Sixteen
EVEN OPERATING ON hardly any sleep, I am up early as I promised EJ I would be, though not in time for one of her world-class breakfasts, stopping just long enough in the kitchen to grab a cup of coffee on my way to the barn.
I’m ready to help Charlie Hall and his boy, Les, harvest our wheat crop so the planting of this year’s soybean crop can begin by the end of the week.
Charlie Hall’s at the barn waiting for me.
I know he’s waiting for me because I can hear the music from the sound system he installed in here himself. It’s Hank Williams, of course, just because it’s mostly Hank with Charlie Hall:
Move over, little dog, ’cause the big dog’s moving in.
I stand in the barn doorway, knowing he hasn’t seen me yet, waiting for the song to end.
When it does, I say, “You know, there’s been a few other good singers since your guy Hank bought the farm, so to speak, about nine hundred years ago.”

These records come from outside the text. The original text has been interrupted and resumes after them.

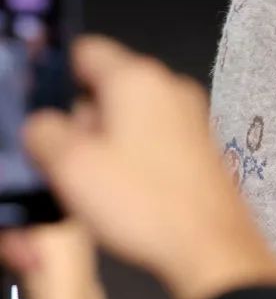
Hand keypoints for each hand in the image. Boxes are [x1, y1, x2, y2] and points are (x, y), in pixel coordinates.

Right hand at [20, 36, 275, 298]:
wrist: (210, 247)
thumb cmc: (146, 203)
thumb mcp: (70, 164)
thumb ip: (44, 131)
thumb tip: (43, 123)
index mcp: (137, 78)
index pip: (85, 51)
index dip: (54, 76)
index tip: (40, 108)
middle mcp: (169, 89)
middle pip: (104, 89)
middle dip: (78, 121)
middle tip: (65, 159)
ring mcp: (189, 118)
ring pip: (126, 119)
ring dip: (101, 146)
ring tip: (93, 183)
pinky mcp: (198, 148)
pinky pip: (149, 142)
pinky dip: (128, 160)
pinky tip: (120, 193)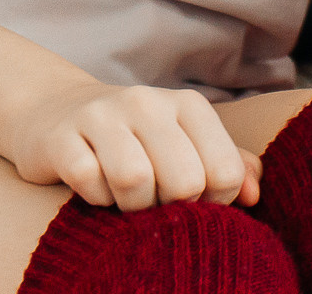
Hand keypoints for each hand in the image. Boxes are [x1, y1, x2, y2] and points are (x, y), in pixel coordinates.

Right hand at [6, 79, 261, 210]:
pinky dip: (94, 198)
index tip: (192, 204)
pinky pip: (87, 181)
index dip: (212, 204)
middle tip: (155, 204)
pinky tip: (93, 188)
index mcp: (190, 106)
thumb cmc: (137, 139)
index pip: (223, 172)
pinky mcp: (62, 136)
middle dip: (171, 208)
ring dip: (130, 206)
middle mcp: (149, 103)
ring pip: (135, 180)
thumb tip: (253, 196)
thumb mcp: (186, 143)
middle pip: (183, 181)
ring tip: (125, 198)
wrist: (57, 111)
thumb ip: (229, 166)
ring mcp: (103, 115)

“Not for me there haven’t been,” he says.
He spits some tobacco juice and grins at me, just a slight crinkling around his eyes. Charlie Hall’s face has always reminded me of worn-in leather from one of my old baseball gloves. He is, in all ways, a real beaut.
“Bring it in, big dog,” he says, and opens up his arms.
I walk over and we briefly hug it out. Even more than some coaches I’ve had along the way, and college professors, Charlie is the closest thing I’ve had to a father figure since my own father died.
He’s careful with the hug, I can tell, like he’s afraid I might break.
“Which parts hurt the most?” he asks.
“Only the broke ones.”
When he steps back, he says, “What I hear from your grandma, might be easier for me to know which parts ain’t broke.”
“I’m okay.”
He takes one more step back and squints at me from underneath an old John Deere ball cap that’s been on top of his head for as long as I’ve known him. Then he nods and says, “You ready to work?”
“Like a dog,” I say.
“Gotta want it,” Charlie says.
“More like I need it right now.”
I could explain to Charlie Hall just how much I need the work, but probably couldn’t make him understand it.